In several cases it was not men they hit, but women and children who, when the war seemed to have passed from this place a year ago, crept back to their homes and built little wooden booths in which they sold papers and picture postcards to the troops. Now suddenly the war has flamed over them again and they were caught, before they could escape, by thunderbolts out of the shining moonlight, terribly clear and revealing dead horses about the ruined streets.
TRYING TO TAKE ARRAS
Friday, March 29.—The enemy's pressure has for the time being relaxed a little across the Somme, east of Corbie, and whatever effort he has made during the last day and night has been repulsed with the most heavy losses.
Yesterday the most exciting situation and the fiercest struggle was on the left of the British battleline, from Gavrelle southward to below the Scarpe. It was a deliberate, resolute effort by the enemy to capture Arras. Three divisions of special storm troops, the 184th, 12th, and 27th Reserve, had been brought up for this purpose, though one of them had been engaged before and roughly handled. They were ordered to take Arras yesterday at all costs, and before their advance very heavy bombardment was flung over the British lines from about 5 o'clock in the morning for several hours.

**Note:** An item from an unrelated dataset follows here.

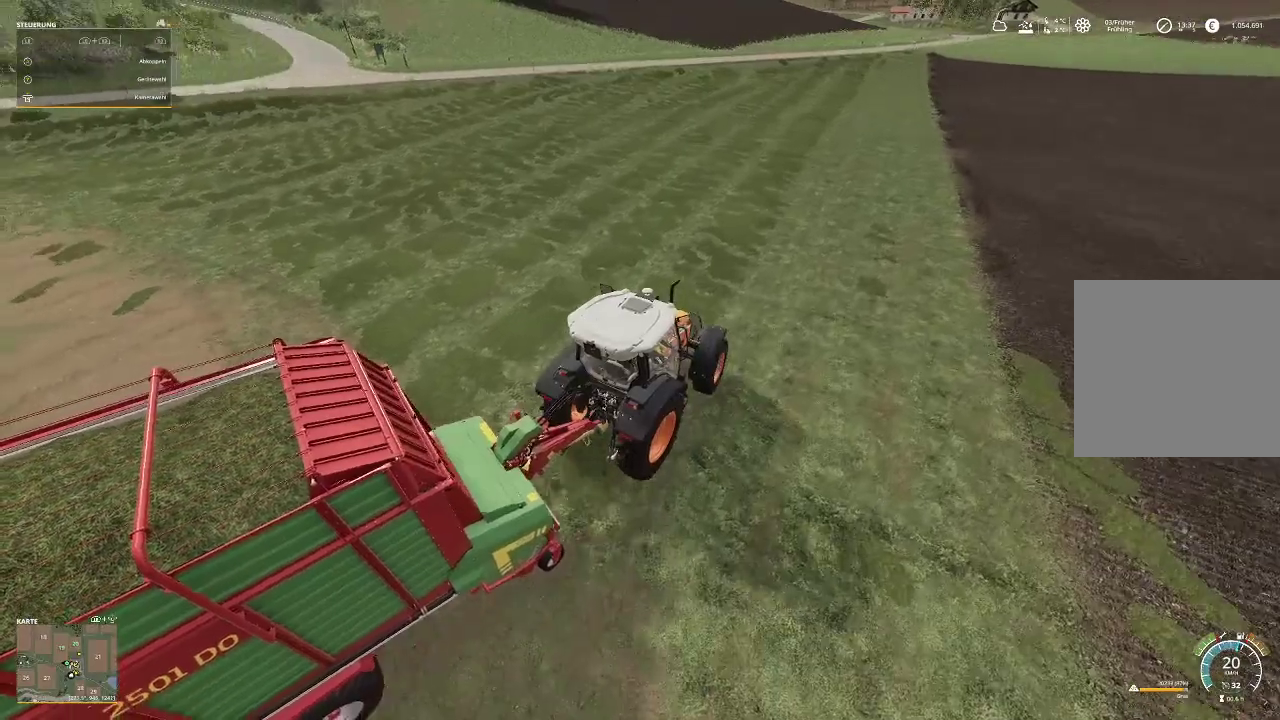
{"buttons": ["R2"], "left_stick": "center", "right_stick": "center", "events": [[233, "right_stick", "right"], [433, "right_stick", "center"]]}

Their main thrust was toward Roeux, that frightful little village, with its chemical works, which I used to write about so much in April and May last. Once again yesterday it became a shambles. The British had machine guns well placed with a wide field of fire, and as the Germans came down the slopes they were swept with streams of bullets, which cut swaths in their formations, but once again, as on March 21, the enemy was reckless of life, theirs as well as the British, and always his tide of men flowed forward, passing over dead and wounded, and creeping forward like flowing water. The British field guns raked them while the heavies pulled further back to avoid being blown up or captured.
FIGHT FOR ORANGE HILL
On and about Orange Hill and Telegraph Hill British battalions who know this ground of old fought tenaciously under murderous machine-gun fire, the enemy's screen of infantry covering machine-gun batteries which were rushed forward very quickly and took up positions in shell holes and behind bits of broken wall and any kind of cover, in ditches and sunken roads.
A footing gained by the enemy on part of Orange Hill and Infantry Hill rendered it necessary to fall back yesterday toward the old German support lines before that battle in April, 1917. The British fought like tigers, and would not retire until the pressure on them made it impossible to resist the continual thrust of new attacks by fresh troops. There were heroic actions by small groups of men struggling to hold up the front line, and some of them stayed so long after the enemy had broken beyond them that they were cut off.
Frightful fighting was happening not far from Neuville, Vitasse, and Mercatel and in this neighborhood the British held out with wonderful determination until exhausted by battle and until only a poor remnant of men had strength to stand against these massed attacks.
By the end of the day the enemy's assaults weakened, and then died out because his losses were enormous and the spirit of his attack was broken by such stubborn resistance.